We have to write off #\euro \, 420000-30000=390000#. This is written off over #10# years. We will name the installment #a#. Since the installment decreases by #\euro \, 1500# each time, we must have:
\[a+(a-1500)+(a-3000)+\cdots+(a-13500)=390000\]

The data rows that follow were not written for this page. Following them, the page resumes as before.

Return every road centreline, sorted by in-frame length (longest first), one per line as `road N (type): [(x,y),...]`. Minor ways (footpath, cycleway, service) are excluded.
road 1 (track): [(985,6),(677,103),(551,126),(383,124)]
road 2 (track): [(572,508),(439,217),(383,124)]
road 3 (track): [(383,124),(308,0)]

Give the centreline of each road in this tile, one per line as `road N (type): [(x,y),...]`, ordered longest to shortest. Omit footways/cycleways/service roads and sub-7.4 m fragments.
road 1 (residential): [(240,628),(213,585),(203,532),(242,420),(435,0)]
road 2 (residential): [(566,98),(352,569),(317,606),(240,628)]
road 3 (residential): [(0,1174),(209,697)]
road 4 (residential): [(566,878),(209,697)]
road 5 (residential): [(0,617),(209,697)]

On the left hand side of the equation we have the sum of #n=10# terms of an arithmetic sequence with #v=-1500#. Moreover we have #t_1=a# and #t_{10}=a-13500#. According to the sum formula for an arithmetic sequence the left hand side is equal to \[\frac{1}{2} \cdot n \cdot (t_1+t_n)=\frac{1}{2} \cdot 10 \cdot(a+a-13500)=10\cdot a-67500\]
Hence, we have:
\[10\cdot a-67500=390000\]
This is a linear equation with unknown #a#. It can be solved as follows:
\[\begin{array}{rcl}
10\cdot a-67500&=&390000\\
&& \phantom{xxxxx}\color{blue}{\text{the original equation}}\\
10 \cdot a&=&457500\\
&& \phantom{xxxxx}\color{blue}{\text{added } 67500 \text{ to both sides}}\\
a &=& 45750\\
&& \phantom{xxxxx}\color{blue}{\text{both sides divided by }10}\\
\end{array}\]

We conclude that the amortization amount in the first term is #\euro \, 45750#.